Background
In a recent ruling, the Delhi High Court (“the Court”), in the case of PMV Maltings (P) Ltd1 (“the Company” or “the Assessee”), examined the interpretation of Fifth Proviso to Section 32(1) of the Income-tax Act, 1961 (“the Act”), in the context of depreciation claims following a demerger. The assessee acquired two malt production units through a Scheme of Arrangement and recorded goodwill in its books in FY 2013-14, claiming depreciation on it under Section 32(1) of the Act. The matter was examined initially by the Assessing Officer and later by the Delhi Tribunal (“the Tribunal”), which disallowed depreciation on the same for subsequent assessment years by applying the Fifth Proviso to Section 32(1) of the Act.
It is important to note that this summary does not deal with the question of whether goodwill is eligible for depreciation, as that principle was already settled in earlier decisions and subsequent amendment in the Act. The discussion here is confined specifically to the applicability of the Fifth Proviso to Section 32(1) and the period for which it governs the claim of depreciation following a demerger.

Facts of the case
- The Company acquired two malt production units situated at Pataudi (Haryana) and Kashipur (Uttarakhand) from Malt Company India Pvt. Ltd. (MCIPL) under a Scheme of Arrangement approved by the Delhi High Court on 5 October 2012, with 1 April 2013 as the appointed date.
- The difference between the purchase consideration and the net value of assets acquired was recorded in the assessee’s books as goodwill amounting to INR 16.62 crore in Financial Year 2013–14 (corresponding to AY 2014–15).
- The assessee claimed depreciation at the rate of 25 per cent under Section 32(1) on this goodwill for assessment years 2014–15, 2015–16 and 2016–17.
- The Assessing Officer and subsequently the Tribunal accepted that goodwill constitutes an intangible asset eligible for depreciation under Section 32(1), in line with the Supreme Court’s decision in CIT v. Smifs Securities Ltd.2 However, the Tribunal disallowed the depreciation claim for AYs 2015–16 and 2016–17 based solely on the Fifth Proviso to Section 32(1) of the Income-tax Act, 1961, which regulates aggregate depreciation allowable where succession or demerger occurs.
- Aggrieved by this disallowance, the assessee filed an appeal before the Delhi High Court.
Key Issues
- Whether the restriction contained in the Fifth Proviso to Section 32(1) of the Act applies only in the year of succession or continues to limit the claim of depreciation by the resulting company in subsequent assessment years following a demerger.
Key Takeaways
- Applicability of Fifth Proviso to Section 32(1) in subsequent years of demerger
- The Court examined the scope and application of the Fifth Proviso to Section 32(1) and held that the proviso governs only the aggregate depreciation allowable to the predecessor and successor in the year of succession, amalgamation, or demerger.

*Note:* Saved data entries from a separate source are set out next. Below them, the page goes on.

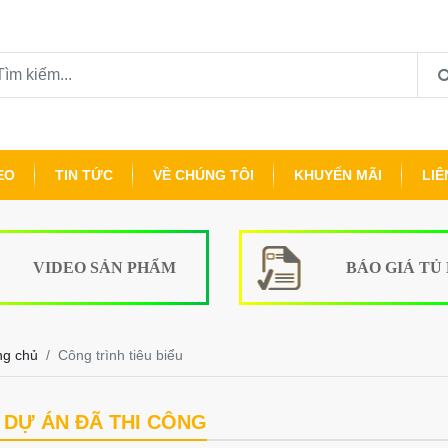
EO
TIN TỨC
VỀ CHÚNG TÔI
KHUYẾN MÃI
LIÊ
VIDEO SẢN PHẨM
BÁO GIÁ TỦ
ng chủ
Công trình tiêu biểu
DỰ ÁN ĐÃ THI CÔNG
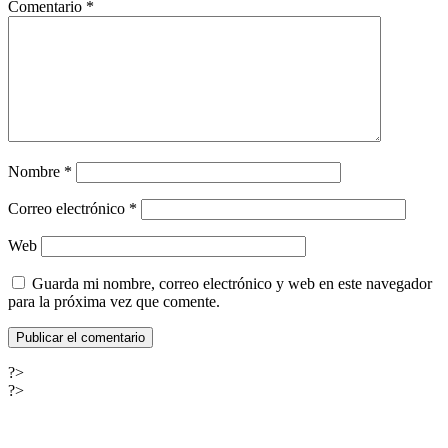
Comentario
*
Nombre
*
Correo electrónico
*
Web
Guarda mi nombre, correo electrónico y web en este navegador
para la próxima vez que comente.
?>
?>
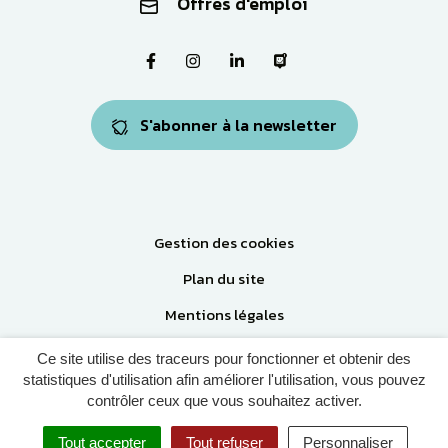
Offres d'emploi
Lien vers le compte Facebook
Lien vers le compte Instagram
Lien vers le compte Linkedi
Lien vers la page Pa
S'abonner à la newsletter
Gestion des cookies
Plan du site
Mentions légales
Accessibilité: Partiellement conforme
Ce site utilise des traceurs pour fonctionner et obtenir des
statistiques d'utilisation afin améliorer l'utilisation, vous pouvez
Politique de confidentialité
contrôler ceux que vous souhaitez activer.
Tout accepter
Tout refuser
Personnaliser
MENU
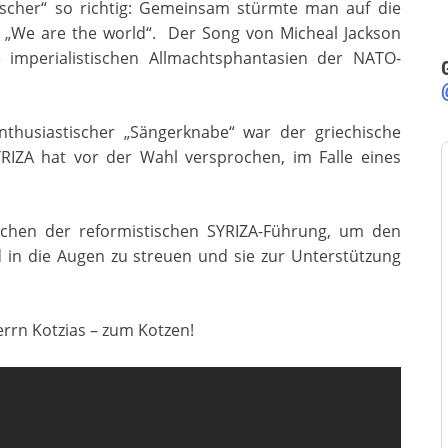
cher“ so richtig: Gemeinsam stürmte man auf die
„We are the world“. Der Song von Micheal Jackson
e imperialistischen Allmachtsphantasien der NATO-
nthusiastischer „Sängerknabe“ war der griechische
RIZA hat vor der Wahl versprochen, im Falle eines
echen der reformistischen SYRIZA-Führung, um den
in die Augen zu streuen und sie zur Unterstützung
rrn Kotzias – zum Kotzen!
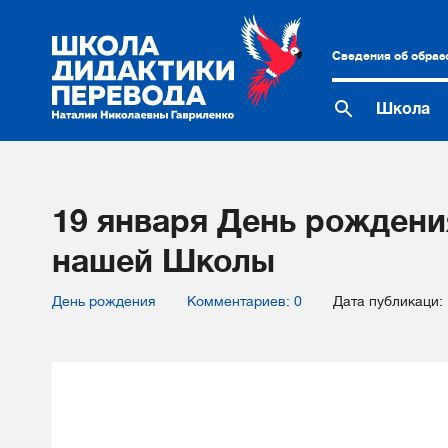
Сведения об образ
Школа
19 января День рождени
нашей Школы
День рождения
Комментариев: 0
Дата публикаци: 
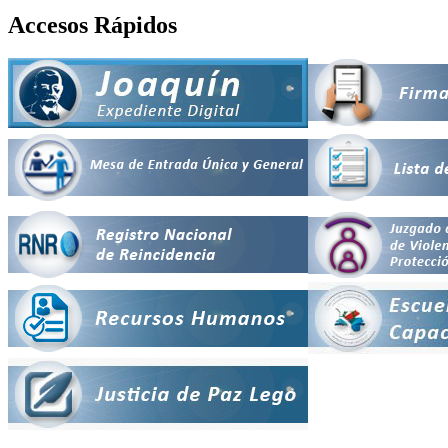
Accesos Rápidos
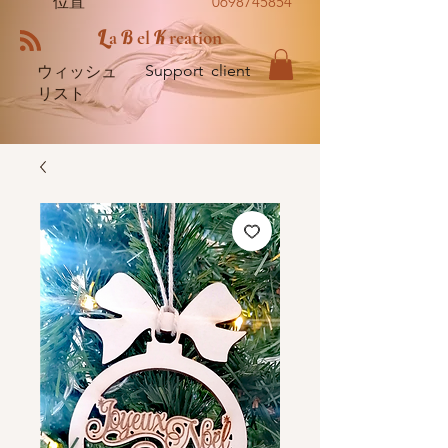
位置
0698745854
L
B
K
a
el
reation
Support client
ウィッシュ
リスト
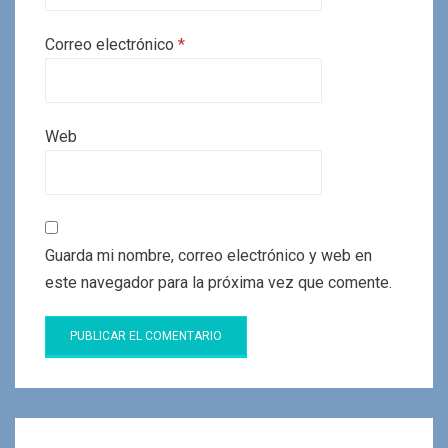
Correo electrónico
*
Web
Guarda mi nombre, correo electrónico y web en
este navegador para la próxima vez que comente.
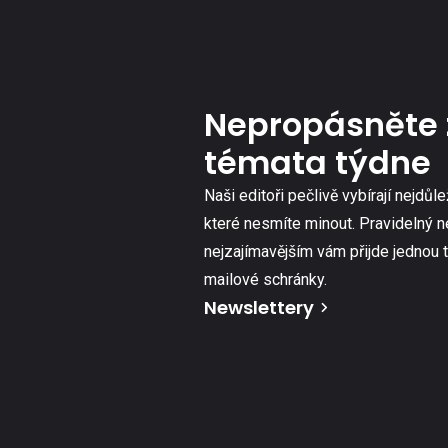
Nepropásněte 
témata týdne
Naši editoři pečlivě vybírají nejdůle
které nesmíte minout. Pravidelný n
nejzajímavějším vám přijde jednou 
mailové schránky.
Newslettery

- The Court observed that the purpose of Fifth Proviso is merely to ensure that in the year of restructuring, the total deduction for depreciation does not exceed the amount that would have been allowable had the restructuring not taken place.
- Since the Scheme of Arrangement between MCIPL and PMV Maltings (P.) Ltd. became effective from 1 April 2013 (AY 2014–15), the Court held that the Fifth Proviso could not have any bearing on the depreciation claimed in subsequent assessment years, namely 2015–16 and 2016–17.
- The Court emphasized that once the succession has taken effect, the resulting company becomes the sole owner of the assets, and there is no longer a question of aggregate depreciation being shared with the predecessor.
- In support of its interpretation, the Court relied upon the following judicial precedents:
- Accordingly, the Court held that the Fifth Proviso to Section 32(1) was relevant only for the assessment year in which the demerger took effect, i.e., AY 2014–15 and had no application to subsequent years.
Conclusion
The ruling of the Delhi High Court clearly delineates the scope of the Fifth Proviso to Section 32(1), confirming that its application is restricted to the year in which the succession or demerger takes place. By setting aside the Tribunal’s order, the Court reaffirmed that once the transfer of assets has taken effect, the resulting company is entitled to claim depreciation. The judgment provides interpretative certainty and ensures consistency in the application of depreciation provisions in cases involving corporate restructuring.
Kretha Comments
This ruling provides clarity on the temporal scope of the Fifth Proviso of Section 32(1). By holding that the proviso applies only in the year of succession, the Court has clarified that its purpose is limited to regulating the aggregate depreciation claim in the transition year and does not impose an ongoing restriction in subsequent years.
It also aligns with judicial precedents from other High Courts, thereby contributing to a uniform and consistent interpretation of the Fifth Proviso across jurisdictions.